> [Text]

By Emily Draper
The night of my gran’s funeral, when we could think of nothing more to say, we sat down and watched her favourite movie: Meet Me in St. Louis.
Movies can provide two things in the face of death. The first: simple escapism into another world that feels less heavy to hold. The second: the chance to see our own grief and loss held to the light, to remind us of our inevitable humanness, that others are holding their own strange and heavy world, too. The best movies provide a bit of both.
Pig (2021)
A man on a search for his missing truffle pig. That’s the basic premise of this Sarnoski drama, starring Nicolas Cage. It’s a relatively simple premise, and you’d be forgiven for thinking it would likely follow a somewhat generic revenge plot, with a typically flamboyant Cage performance at the helm.

> [Data supplied]

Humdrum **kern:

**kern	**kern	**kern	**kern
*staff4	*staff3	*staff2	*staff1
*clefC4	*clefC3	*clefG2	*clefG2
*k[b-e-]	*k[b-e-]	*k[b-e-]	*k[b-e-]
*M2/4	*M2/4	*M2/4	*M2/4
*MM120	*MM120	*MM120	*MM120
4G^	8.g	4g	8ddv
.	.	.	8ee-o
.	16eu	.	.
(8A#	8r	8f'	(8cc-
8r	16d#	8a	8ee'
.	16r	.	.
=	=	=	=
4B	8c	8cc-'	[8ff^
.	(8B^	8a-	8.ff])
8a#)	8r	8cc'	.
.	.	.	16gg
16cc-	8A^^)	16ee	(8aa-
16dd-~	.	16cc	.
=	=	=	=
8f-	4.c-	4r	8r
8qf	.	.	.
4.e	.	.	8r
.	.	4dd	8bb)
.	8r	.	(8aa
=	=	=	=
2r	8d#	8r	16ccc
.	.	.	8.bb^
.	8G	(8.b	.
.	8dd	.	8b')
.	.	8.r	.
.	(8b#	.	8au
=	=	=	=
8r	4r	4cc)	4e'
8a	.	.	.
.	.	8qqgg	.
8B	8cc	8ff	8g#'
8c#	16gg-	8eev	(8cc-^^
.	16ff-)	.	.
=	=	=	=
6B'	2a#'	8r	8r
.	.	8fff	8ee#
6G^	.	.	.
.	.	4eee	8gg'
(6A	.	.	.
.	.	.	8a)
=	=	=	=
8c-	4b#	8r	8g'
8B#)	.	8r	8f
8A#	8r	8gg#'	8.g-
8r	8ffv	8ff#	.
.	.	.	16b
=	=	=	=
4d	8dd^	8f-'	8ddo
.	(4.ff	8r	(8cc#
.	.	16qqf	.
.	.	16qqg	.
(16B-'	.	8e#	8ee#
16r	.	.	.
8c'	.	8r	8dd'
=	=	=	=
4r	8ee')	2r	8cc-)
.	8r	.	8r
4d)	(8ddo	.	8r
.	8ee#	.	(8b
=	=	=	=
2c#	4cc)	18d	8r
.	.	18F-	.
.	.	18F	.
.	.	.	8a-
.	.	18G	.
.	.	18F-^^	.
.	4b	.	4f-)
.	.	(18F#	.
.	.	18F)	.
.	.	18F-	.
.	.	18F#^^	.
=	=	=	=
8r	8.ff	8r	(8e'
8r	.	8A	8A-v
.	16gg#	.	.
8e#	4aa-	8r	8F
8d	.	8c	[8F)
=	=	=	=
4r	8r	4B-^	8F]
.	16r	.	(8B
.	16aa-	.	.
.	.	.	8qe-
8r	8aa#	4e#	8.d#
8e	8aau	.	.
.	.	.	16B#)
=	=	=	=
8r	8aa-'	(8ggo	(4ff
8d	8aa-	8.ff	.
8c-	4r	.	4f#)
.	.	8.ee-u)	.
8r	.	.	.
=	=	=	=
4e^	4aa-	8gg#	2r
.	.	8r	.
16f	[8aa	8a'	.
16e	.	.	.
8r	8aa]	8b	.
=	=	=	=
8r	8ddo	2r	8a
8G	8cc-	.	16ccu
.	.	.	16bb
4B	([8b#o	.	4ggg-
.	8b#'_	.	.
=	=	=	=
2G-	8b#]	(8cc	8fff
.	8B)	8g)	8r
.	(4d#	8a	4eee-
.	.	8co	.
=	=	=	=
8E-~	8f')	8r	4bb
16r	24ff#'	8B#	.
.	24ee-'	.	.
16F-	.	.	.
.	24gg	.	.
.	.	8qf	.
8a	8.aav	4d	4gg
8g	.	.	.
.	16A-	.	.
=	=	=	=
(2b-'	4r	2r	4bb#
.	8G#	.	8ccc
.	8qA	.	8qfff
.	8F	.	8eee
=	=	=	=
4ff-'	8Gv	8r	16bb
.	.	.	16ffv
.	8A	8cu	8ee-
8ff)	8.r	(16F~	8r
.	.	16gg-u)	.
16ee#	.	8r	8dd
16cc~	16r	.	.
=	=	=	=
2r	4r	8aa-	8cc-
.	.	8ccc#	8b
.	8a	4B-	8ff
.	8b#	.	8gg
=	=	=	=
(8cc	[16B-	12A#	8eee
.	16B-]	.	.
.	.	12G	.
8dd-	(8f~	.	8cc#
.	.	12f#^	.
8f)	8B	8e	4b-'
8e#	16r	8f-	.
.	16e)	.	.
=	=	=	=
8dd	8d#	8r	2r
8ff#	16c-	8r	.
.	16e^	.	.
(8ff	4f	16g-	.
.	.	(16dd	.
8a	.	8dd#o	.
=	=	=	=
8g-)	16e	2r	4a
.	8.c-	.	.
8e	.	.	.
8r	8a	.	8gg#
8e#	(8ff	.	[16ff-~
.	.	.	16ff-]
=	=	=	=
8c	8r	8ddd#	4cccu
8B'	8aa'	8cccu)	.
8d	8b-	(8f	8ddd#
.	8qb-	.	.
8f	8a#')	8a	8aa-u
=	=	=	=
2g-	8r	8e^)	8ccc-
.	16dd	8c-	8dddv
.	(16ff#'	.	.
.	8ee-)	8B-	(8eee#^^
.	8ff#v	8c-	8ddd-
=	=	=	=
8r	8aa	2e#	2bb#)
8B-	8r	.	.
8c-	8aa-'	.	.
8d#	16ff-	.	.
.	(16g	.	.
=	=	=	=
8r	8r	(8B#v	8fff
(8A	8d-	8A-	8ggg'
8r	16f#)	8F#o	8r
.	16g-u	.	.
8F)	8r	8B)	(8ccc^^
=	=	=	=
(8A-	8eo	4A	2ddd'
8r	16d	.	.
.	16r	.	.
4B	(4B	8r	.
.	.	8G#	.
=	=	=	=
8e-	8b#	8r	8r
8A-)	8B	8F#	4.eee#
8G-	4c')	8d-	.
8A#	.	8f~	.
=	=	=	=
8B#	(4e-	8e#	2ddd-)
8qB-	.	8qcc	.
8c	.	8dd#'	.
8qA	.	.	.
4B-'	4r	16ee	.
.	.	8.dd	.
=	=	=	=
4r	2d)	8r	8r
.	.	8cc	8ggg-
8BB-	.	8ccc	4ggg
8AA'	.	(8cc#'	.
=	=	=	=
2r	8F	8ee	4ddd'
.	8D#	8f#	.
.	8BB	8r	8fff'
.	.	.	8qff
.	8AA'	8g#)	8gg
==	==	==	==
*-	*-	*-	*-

> [Given instruction 1]
In the article on movies and grief:
(a) Which movie was watched the night of the gran's funeral?
(b) What two things can movies provide in the face of death?
(c) Who stars in Pig?
> [Given instruction 2]
Can you carry the article on movies and grief forward from its last sentence?

> [Task answer 1]
(a) Meet Me in St. Louis.
(b) Simple escapism into another world that feels less heavy to hold, and the chance to see our own grief and loss held to the light.
(c) Nicolas Cage.

> [Task answer 2]
In fact, this Oregonian slow burner has more in common with Manchester by the Sea than John Wick. Cage’s quiet, introverted woodsman is a departure from his shoutier youth – here he is at his most soulful, a picture of a man lost deep in the annals of grief.
Pig feigns left, then goes right, forgoing Hollywood revenge tropes to instead become a story of coming to terms with death and loss and forgiveness and hope.
It’s a beautiful exploration of what it is to have loved and lost, and in its own confounding, oddly sweet way, a reminder of how the living must carry on, carved into a new shape by the loss we must carry with us. I recommend this movie to everyone, but especially those grappling with grief.
Coco (2017)
If you’re still one of the few writing off animated movies as films for kids, Coco will be the one to change your mind. Visually stunning and musically outstanding, Pixar’s 19th feature film is guaranteed to leave even the staunchest of cynics misty-eyed by the closing credits.
At its heart, Coco is a story about borders – the borders we place between family members, the borders we erect within ourselves, and the strange, somewhat permeable border between life and death. The story takes place on Mexico’s Dia de Los Muertos, where young Miguel accidentally gets transported to the land of the dead.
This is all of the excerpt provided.